■ **Try it**: Each record below should be output verbatim, without pictures.

[Stored data entries]

-*-*-

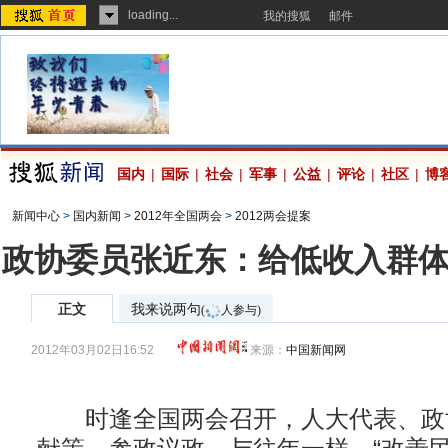
loading...
我的搜狐
邮件
国内
|
国际
|
社会
|
军事
|
公益
|
评论
|
社区
|
博
新闻中心
>
国内新闻
>
2012年全国两会
>
2012两会提案
政协委员张近东：给低收入群
正文
我来说两句
(
人参与)
2012年03月02日16:52
来源：
中国新闻网
时逢全国两会召开，人大代表、政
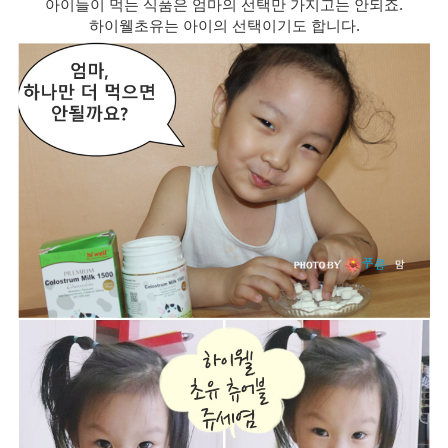
아이들이 먹는 식품은 엄마의 선택만 가지고는 안되죠.
하이웰초유는 아이의 선택이기도 합니다.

-*-*-

■ **Output of the task**:
loading...
我的搜狐
邮件
国内
|
国际
|
社会
|
军事
|
公益
|
评论
|
社区
|
博
新闻中心
>
国内新闻
>
2012年全国两会
>
2012两会提案
政协委员张近东：给低收入群
正文
我来说两句
(
人参与)
2012年03月02日16:52
来源：
中国新闻网
时逢全国两会召开，人大代表、政
아이들이 먹는 식품은 엄마의 선택만 가지고는 안되죠.
하이웰초유는 아이의 선택이기도 합니다.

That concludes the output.